Start of Extracted material
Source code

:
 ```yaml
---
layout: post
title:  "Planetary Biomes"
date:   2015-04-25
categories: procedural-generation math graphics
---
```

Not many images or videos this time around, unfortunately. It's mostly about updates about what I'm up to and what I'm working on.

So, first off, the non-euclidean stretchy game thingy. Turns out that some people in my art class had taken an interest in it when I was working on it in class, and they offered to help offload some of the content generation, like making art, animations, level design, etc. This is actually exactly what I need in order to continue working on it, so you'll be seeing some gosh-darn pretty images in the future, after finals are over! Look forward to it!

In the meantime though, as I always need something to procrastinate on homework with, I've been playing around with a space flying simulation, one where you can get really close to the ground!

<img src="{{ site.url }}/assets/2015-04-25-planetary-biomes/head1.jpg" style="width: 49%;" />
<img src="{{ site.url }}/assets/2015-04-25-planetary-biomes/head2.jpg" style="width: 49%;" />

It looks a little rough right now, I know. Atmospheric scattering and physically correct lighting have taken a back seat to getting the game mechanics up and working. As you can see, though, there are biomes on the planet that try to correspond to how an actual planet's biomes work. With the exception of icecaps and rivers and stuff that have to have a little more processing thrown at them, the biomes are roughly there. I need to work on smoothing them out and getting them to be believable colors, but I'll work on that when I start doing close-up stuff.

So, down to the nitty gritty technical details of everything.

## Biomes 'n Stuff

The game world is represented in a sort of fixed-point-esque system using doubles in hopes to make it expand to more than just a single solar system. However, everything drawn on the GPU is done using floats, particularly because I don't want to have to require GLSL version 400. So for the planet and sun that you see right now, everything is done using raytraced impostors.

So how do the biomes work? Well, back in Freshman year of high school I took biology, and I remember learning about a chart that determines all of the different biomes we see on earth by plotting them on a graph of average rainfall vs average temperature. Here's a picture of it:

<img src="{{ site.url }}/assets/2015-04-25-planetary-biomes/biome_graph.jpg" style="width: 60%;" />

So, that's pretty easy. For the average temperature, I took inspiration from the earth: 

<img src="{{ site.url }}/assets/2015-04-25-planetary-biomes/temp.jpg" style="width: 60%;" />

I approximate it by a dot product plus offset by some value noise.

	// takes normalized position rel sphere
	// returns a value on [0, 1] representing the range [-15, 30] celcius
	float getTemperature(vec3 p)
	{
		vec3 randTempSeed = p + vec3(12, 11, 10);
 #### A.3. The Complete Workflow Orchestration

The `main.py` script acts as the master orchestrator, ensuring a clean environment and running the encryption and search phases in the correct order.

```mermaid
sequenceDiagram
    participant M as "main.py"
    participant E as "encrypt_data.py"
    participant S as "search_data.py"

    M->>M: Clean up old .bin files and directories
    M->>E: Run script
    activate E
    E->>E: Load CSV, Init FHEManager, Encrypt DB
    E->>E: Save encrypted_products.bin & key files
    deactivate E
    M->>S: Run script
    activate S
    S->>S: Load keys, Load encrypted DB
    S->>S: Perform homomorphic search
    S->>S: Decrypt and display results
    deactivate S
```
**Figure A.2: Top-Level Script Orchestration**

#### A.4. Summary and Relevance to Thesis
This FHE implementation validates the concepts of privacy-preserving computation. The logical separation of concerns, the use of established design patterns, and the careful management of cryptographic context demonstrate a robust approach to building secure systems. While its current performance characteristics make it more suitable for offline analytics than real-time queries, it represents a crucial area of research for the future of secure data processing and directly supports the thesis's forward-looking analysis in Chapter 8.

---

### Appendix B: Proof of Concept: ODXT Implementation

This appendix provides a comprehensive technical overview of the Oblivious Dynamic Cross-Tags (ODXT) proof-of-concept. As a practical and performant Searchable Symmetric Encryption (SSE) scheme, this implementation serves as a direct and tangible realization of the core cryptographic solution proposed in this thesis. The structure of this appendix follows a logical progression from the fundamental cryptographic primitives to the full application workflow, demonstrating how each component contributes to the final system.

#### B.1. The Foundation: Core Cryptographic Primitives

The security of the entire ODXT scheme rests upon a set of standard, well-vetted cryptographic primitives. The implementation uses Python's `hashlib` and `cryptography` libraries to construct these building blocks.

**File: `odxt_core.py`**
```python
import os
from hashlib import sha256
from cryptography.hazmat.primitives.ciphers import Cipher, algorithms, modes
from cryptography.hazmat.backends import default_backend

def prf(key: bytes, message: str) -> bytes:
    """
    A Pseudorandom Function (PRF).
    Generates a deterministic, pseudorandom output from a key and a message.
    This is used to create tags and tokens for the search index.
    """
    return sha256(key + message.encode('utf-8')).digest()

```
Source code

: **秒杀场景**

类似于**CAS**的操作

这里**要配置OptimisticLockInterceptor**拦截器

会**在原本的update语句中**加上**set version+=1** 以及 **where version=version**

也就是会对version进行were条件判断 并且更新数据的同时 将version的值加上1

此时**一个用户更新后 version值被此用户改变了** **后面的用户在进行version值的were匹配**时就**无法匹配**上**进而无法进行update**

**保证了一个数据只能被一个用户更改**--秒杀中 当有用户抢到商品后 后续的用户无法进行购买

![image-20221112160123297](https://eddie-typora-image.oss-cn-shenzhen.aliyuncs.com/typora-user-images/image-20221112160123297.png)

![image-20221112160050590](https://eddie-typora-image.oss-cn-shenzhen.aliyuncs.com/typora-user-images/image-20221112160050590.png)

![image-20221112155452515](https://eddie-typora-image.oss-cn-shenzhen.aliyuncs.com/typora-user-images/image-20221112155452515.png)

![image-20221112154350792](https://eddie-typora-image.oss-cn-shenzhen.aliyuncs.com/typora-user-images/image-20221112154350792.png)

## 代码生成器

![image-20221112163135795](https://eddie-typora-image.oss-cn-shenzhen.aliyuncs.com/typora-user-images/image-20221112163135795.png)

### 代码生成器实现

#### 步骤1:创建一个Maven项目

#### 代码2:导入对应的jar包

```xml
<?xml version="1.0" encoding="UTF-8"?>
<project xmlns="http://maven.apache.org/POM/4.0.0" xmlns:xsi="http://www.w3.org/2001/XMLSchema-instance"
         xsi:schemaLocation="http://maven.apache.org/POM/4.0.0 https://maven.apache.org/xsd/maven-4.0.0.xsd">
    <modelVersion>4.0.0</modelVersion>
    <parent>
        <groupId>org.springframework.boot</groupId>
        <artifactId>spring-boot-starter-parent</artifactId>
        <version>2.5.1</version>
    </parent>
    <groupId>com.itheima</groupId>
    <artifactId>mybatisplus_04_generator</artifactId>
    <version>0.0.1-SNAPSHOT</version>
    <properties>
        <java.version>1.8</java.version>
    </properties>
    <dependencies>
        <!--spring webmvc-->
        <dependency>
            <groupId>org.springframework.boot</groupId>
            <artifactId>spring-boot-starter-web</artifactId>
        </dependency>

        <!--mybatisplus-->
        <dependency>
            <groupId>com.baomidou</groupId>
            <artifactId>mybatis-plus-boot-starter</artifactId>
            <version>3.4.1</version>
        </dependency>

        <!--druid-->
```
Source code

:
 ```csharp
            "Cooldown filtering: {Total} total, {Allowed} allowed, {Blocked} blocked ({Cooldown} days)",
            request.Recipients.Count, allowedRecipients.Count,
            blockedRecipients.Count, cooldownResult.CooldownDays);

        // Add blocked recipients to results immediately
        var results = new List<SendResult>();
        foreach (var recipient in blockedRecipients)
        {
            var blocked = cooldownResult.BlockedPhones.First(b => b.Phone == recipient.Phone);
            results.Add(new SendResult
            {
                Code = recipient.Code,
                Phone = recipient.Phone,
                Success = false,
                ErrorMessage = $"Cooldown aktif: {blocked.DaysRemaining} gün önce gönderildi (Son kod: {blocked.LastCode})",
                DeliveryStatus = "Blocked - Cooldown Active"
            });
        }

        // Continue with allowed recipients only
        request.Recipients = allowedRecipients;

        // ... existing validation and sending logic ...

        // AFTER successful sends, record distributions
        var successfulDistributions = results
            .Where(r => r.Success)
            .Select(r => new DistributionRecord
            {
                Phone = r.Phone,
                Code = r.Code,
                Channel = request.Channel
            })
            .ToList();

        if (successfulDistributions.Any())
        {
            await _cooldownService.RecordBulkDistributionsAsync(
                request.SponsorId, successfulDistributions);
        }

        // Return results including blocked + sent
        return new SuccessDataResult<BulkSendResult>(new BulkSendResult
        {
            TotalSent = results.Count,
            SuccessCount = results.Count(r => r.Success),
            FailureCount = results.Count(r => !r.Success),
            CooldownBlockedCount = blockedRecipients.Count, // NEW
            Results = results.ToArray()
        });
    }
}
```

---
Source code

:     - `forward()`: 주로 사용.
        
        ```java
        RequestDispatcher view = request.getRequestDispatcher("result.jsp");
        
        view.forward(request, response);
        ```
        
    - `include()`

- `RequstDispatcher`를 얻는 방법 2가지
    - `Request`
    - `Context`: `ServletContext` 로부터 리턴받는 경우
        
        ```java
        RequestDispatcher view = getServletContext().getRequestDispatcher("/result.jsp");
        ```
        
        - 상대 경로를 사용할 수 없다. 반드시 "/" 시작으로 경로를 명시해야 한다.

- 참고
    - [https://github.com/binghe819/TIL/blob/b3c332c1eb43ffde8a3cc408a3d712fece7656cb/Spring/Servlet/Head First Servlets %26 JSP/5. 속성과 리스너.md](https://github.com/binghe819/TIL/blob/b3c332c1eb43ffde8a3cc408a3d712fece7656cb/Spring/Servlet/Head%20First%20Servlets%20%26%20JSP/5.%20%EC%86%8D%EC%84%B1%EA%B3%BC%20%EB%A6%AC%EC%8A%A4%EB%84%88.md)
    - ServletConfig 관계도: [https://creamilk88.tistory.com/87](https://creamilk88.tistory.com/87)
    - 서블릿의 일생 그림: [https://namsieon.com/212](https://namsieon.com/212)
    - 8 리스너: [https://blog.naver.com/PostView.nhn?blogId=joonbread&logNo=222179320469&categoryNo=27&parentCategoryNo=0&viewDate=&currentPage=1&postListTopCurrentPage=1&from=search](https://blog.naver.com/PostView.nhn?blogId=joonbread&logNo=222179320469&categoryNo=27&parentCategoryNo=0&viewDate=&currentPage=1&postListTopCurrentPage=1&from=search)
End of Extracted material
Which of the lines in the data hold the string "generation"? Report each of them by copying it.

categories: procedural-generation math graphics
So, first off, the non-euclidean stretchy game thingy. Turns out that some people in my art class had taken an interest in it when I was working on it in class, and they offered to help offload some of the content generation, like making art, animations, level design, etc. This is actually exactly what I need in order to continue working on it, so you'll be seeing some gosh-darn pretty images in the future, after finals are over! Look forward to it!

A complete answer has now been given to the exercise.